_Work item_
Count how many lines of the material contain the string "amning", and reply with that number only.

START The records

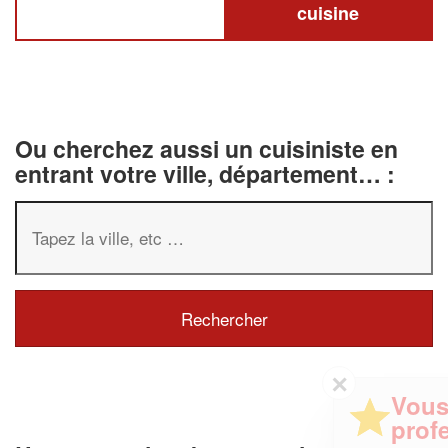
cuisine
Ou cherchez aussi un cuisiniste en
entrant votre ville, département… :
✕
Vous êtes un
professionnel ?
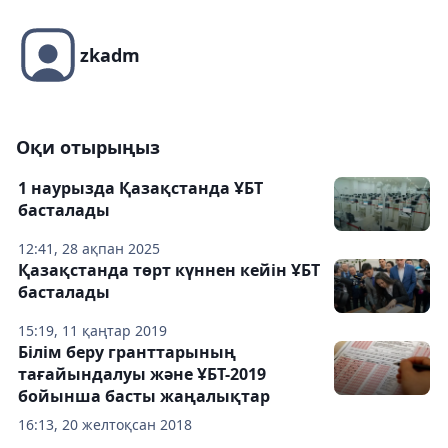
zkadm
Оқи отырыңыз
1 наурызда Қазақстанда ҰБТ
басталады
12:41, 28 ақпан 2025
Қазақстанда төрт күннен кейін ҰБТ
басталады
15:19, 11 қаңтар 2019
Білім беру гранттарының
тағайындалуы және ҰБТ-2019
бойынша басты жаңалықтар
16:13, 20 желтоқсан 2018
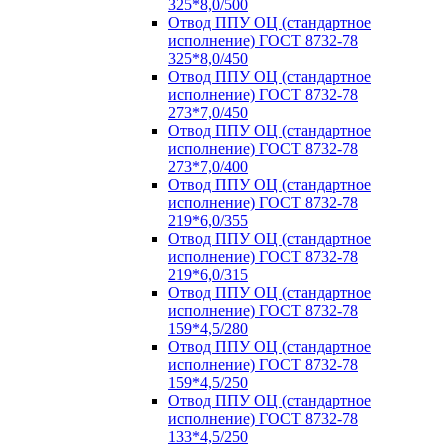
325*8,0/500
Отвод ППУ ОЦ (стандартное
исполнение) ГОСТ 8732-78
325*8,0/450
Отвод ППУ ОЦ (стандартное
исполнение) ГОСТ 8732-78
273*7,0/450
Отвод ППУ ОЦ (стандартное
исполнение) ГОСТ 8732-78
273*7,0/400
Отвод ППУ ОЦ (стандартное
исполнение) ГОСТ 8732-78
219*6,0/355
Отвод ППУ ОЦ (стандартное
исполнение) ГОСТ 8732-78
219*6,0/315
Отвод ППУ ОЦ (стандартное
исполнение) ГОСТ 8732-78
159*4,5/280
Отвод ППУ ОЦ (стандартное
исполнение) ГОСТ 8732-78
159*4,5/250
Отвод ППУ ОЦ (стандартное
исполнение) ГОСТ 8732-78
133*4,5/250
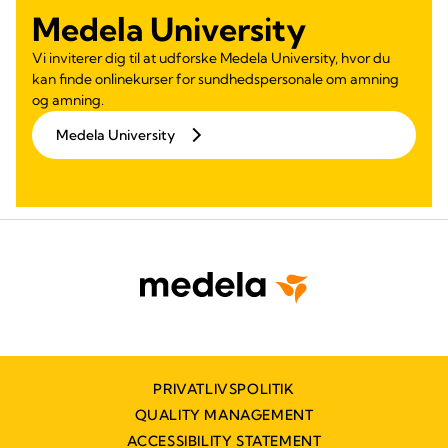
Medela University
Vi inviterer dig til at udforske Medela University, hvor du
kan finde onlinekurser for sundhedspersonale om amning
og amning.
Medela University
PRIVATLIVSPOLITIK
QUALITY MANAGEMENT
ACCESSIBILITY STATEMENT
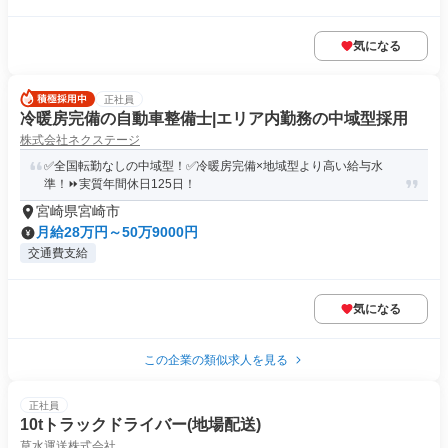
気になる
正社員
冷暖房完備の自動車整備士|エリア内勤務の中域型採用
株式会社ネクステージ
✅全国転勤なしの中域型！✅冷暖房完備×地域型より高い給与水
準！⏩️実質年間休日125日！
宮崎県宮崎市
月給28万円～50万9000円
交通費支給
気になる
この企業の類似求人を見る
正社員
10tトラックドライバー(地場配送)
草水運送株式会社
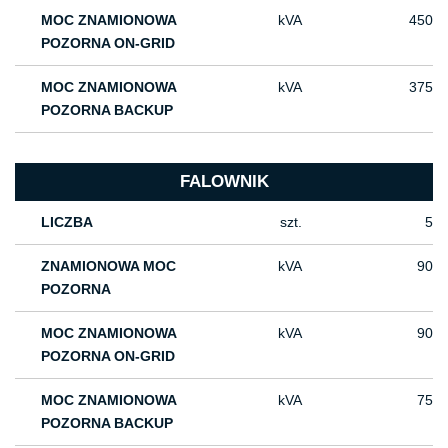
MOC ZNAMIONOWA
kVA
450
POZORNA ON-GRID
MOC ZNAMIONOWA
kVA
375
POZORNA BACKUP
FALOWNIK
LICZBA
szt.
5
ZNAMIONOWA MOC
kVA
90
POZORNA
MOC ZNAMIONOWA
kVA
90
POZORNA ON-GRID
MOC ZNAMIONOWA
kVA
75
POZORNA BACKUP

END The records

_Output for this exercise_
2